Para ser eficaz, a socioeconomia da Cultura em 4D necessita de uma nova ordem organizacional, capaz de superar as restrições impostas pelo velho modelo concentrador aos vasos comunicantes responsáveis pela saúde do corpo social. Somente o poder público, exercendo o seu papel de regulador dos diversos interesses da coletividade, tem condições objetivas de abrir cenários radicalmente distintos para a construção de uma rede de contatos, de trabalho e de comercialização de bens e serviços culturais, livre de atravessadores indesejáveis. Refiro-me aos indesejáveis, porque é importante que existam os desejáveis empresários da cultura, aqueles que são capazes de desenvolver bons conceitos de negócios e de se estabelecerem por mérito.

Com a inclusão da cultura no circuito superior da criação de valor e diferenciação com impacto social e econômico, o Ceará pode estar inaugurando uma nova fase de pensamento estratégico. Está, portanto, mais do que na hora da criação de um ambiente virtual para realizações concretas; um espaço de nuvem onde tudo possa estar visivelmente interligado, facilitando o movimento de criação, confecção e comercialização dos nossos produtos e serviços culturais. Um lugar onde a cearensidade pudesse se pronunciar de forma viva e atemporal; um instrumento que poderia ser desenvolvido com uma metodologia de fácil navegação e de fácil abastecimento de informações.

Ao poder público cabe a obrigação de gestão integrada do nosso manancial de conteúdos. Isso poderia ser muito bem efetuado com a criação do que se poderia chamar de Portal de Oportunidades Culturais; uma plataforma de dinamização do tipo "wiki", capaz de quebrar barreiras e superar lacunas históricas, horizontalizando ofertas e demandas, onde todos pudessem postar referências de seus trabalhos, contatos e opções de uso liberado e venda.

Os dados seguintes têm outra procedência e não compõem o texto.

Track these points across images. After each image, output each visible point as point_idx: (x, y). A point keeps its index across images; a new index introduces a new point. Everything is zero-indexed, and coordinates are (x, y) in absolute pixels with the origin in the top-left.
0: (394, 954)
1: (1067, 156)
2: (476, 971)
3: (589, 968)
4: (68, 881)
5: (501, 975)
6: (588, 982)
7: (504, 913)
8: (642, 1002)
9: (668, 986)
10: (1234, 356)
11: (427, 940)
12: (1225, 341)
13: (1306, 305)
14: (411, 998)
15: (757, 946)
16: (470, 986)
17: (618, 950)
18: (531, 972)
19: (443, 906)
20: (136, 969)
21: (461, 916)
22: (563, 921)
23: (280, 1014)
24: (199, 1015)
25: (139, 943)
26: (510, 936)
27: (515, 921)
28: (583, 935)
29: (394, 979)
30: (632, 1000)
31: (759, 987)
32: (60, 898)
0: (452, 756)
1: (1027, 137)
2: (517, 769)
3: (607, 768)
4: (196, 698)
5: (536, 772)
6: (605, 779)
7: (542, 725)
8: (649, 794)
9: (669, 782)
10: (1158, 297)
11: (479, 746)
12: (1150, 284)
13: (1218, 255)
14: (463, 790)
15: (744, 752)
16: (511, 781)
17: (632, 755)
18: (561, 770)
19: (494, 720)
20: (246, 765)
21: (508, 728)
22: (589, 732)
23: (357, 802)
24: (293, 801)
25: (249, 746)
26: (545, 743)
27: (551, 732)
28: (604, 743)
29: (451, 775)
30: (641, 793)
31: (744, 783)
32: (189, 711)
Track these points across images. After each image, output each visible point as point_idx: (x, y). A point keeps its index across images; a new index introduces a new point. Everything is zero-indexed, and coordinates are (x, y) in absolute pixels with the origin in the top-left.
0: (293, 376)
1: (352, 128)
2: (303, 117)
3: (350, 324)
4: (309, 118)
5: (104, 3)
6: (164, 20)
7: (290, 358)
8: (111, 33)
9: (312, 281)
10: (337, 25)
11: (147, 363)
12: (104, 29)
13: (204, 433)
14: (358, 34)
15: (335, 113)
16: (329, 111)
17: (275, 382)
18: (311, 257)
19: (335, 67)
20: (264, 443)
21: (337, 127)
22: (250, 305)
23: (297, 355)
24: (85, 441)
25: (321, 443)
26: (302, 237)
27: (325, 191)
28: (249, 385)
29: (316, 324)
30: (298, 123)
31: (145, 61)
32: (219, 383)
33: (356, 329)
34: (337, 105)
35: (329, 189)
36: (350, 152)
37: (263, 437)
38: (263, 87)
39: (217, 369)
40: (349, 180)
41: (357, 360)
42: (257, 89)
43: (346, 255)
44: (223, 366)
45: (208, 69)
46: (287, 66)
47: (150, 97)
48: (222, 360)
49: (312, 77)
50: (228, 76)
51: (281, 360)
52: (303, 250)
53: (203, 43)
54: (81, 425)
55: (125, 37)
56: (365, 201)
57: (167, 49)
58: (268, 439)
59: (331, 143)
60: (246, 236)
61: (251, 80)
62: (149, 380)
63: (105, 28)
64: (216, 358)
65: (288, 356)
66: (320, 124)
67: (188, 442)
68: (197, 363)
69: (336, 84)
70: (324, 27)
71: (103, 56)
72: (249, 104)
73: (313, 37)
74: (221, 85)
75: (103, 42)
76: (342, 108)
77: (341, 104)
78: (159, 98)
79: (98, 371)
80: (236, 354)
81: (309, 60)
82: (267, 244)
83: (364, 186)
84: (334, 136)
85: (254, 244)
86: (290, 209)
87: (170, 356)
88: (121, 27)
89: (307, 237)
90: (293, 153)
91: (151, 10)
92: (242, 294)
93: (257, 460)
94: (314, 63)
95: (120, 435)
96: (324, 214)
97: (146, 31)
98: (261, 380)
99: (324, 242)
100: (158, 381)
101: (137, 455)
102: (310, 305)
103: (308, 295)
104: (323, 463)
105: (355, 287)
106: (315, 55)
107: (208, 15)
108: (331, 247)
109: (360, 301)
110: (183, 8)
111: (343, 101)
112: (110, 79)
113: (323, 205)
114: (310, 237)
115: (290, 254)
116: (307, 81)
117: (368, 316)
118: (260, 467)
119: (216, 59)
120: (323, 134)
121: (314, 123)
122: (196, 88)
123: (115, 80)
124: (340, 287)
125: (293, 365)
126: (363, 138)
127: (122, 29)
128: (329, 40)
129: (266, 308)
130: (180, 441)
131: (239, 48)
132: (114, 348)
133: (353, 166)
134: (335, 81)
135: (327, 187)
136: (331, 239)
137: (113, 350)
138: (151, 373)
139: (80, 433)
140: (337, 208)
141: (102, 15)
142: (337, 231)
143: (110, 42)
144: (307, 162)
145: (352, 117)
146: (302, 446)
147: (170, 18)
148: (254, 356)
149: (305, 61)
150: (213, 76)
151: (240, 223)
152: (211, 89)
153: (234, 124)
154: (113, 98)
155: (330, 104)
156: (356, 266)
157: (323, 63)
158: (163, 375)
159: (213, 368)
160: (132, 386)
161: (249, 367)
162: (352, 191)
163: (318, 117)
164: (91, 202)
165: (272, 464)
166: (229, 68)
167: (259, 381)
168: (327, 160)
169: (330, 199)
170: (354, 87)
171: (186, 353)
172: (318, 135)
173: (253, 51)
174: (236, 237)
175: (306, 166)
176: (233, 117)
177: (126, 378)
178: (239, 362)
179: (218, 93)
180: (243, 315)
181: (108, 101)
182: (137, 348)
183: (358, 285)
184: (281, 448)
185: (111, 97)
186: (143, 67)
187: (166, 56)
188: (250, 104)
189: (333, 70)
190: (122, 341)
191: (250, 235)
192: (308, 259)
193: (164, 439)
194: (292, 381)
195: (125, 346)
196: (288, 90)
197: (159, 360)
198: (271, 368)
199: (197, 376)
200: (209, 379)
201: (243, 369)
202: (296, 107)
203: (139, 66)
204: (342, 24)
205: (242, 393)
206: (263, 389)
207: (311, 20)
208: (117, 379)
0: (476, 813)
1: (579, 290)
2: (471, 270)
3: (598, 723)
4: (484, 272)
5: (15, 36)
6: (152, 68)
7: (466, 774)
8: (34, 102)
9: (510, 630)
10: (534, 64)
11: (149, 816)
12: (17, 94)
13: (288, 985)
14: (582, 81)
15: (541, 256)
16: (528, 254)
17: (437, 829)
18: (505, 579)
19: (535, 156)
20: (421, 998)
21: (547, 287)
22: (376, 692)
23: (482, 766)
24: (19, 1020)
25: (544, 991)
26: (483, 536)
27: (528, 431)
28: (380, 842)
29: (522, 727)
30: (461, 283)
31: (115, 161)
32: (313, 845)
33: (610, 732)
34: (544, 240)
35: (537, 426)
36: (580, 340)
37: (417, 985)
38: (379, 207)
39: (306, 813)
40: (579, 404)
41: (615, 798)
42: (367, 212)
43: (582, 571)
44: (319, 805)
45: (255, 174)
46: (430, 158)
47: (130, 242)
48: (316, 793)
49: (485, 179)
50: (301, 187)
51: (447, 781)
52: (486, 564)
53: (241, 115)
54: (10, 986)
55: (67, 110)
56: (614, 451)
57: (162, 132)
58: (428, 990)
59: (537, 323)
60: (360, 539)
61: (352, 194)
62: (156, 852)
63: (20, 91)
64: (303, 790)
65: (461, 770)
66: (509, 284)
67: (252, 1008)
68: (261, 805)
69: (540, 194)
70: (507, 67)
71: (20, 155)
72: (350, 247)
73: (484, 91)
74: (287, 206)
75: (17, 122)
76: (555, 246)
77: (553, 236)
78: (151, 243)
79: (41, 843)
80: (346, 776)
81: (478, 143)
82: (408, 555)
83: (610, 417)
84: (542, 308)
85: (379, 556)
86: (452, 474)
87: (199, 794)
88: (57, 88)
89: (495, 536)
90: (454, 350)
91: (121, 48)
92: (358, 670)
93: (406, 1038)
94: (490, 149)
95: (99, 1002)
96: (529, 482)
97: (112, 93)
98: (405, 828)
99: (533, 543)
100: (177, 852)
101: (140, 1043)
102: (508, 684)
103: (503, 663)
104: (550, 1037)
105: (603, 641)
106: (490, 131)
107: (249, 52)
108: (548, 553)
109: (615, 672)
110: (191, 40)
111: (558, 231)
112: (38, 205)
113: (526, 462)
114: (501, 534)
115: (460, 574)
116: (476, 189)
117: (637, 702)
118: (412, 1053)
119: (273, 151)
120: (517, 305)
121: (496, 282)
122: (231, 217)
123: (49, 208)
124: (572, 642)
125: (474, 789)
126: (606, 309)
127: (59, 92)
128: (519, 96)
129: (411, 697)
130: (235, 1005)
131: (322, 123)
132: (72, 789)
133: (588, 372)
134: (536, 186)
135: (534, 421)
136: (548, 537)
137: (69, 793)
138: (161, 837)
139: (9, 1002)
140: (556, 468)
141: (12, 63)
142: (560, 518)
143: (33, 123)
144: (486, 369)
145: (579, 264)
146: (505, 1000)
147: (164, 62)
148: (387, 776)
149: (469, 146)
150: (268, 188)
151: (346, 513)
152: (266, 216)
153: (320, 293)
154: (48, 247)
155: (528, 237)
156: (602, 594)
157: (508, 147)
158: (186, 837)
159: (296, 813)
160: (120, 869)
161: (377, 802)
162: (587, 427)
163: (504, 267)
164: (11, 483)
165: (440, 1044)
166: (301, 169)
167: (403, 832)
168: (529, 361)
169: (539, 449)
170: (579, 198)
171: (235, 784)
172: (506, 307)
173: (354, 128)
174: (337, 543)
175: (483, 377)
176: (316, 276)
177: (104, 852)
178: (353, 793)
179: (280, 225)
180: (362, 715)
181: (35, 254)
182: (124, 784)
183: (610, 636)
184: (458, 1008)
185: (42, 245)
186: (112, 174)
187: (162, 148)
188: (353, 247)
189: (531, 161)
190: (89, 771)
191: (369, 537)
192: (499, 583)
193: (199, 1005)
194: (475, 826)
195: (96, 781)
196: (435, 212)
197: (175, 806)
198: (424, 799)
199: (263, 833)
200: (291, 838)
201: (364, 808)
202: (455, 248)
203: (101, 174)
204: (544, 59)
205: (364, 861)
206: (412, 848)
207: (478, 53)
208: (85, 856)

Dá para fazer isso com uma estrutura enxuta, ágil, com auxiliares técnicos que facilitassem a alimentação dos espaços e um comitê de moderadores para conferir se está tudo certo e para evitar qualquer hipótese de uso indevido da ferramenta.

Com esse portal, parte dos editais poderia ser direcionada à produção de conteúdos para a sua própria alimentação: produção de imagens de qualidade, textos, digitalizações de acervos, pagamento de Direitos Autorais, produção de documentários e entrevistas com quem produz cultura no Ceará e obras de domínio público. Tudo com proposições de sentido para facilitar a postagem e a localização, com palavras-chave e buscadores por temas, nomes, categorias, enfim, todo tipo imaginável de passagem. Mais do que dar impulso à economia, assegurar a justiça cultural é um dos caminhos possíveis para nos tornarmos uma sociedade com melhores índices de bem-estar e qualidade de vida.

Investir na socioeconomia da sensibilidade e da inteligência individual e coletiva, aproveitando os benefícios da evolução tecnológica digital, pede um modelo duplo de gestão oficial da cultura: a) a regulação do fluxo em rede das oportunidades, deixando o êxito comercial com a competência de cada um e dos coletivos; e b) o investimento direto na sistematização, definição e disseminação do patrimônio comum, assumindo a responsabilidade de pensar o todo e pela definição de um conceito de lugar. A cultura ajuda a olhar, a se ver e a ver os outros, por isso, o acesso livre a bens culturais é um direito e uma necessidade social, proporcionador de ganhos imensuráveis para a vida, com significativos efeitos econômicos.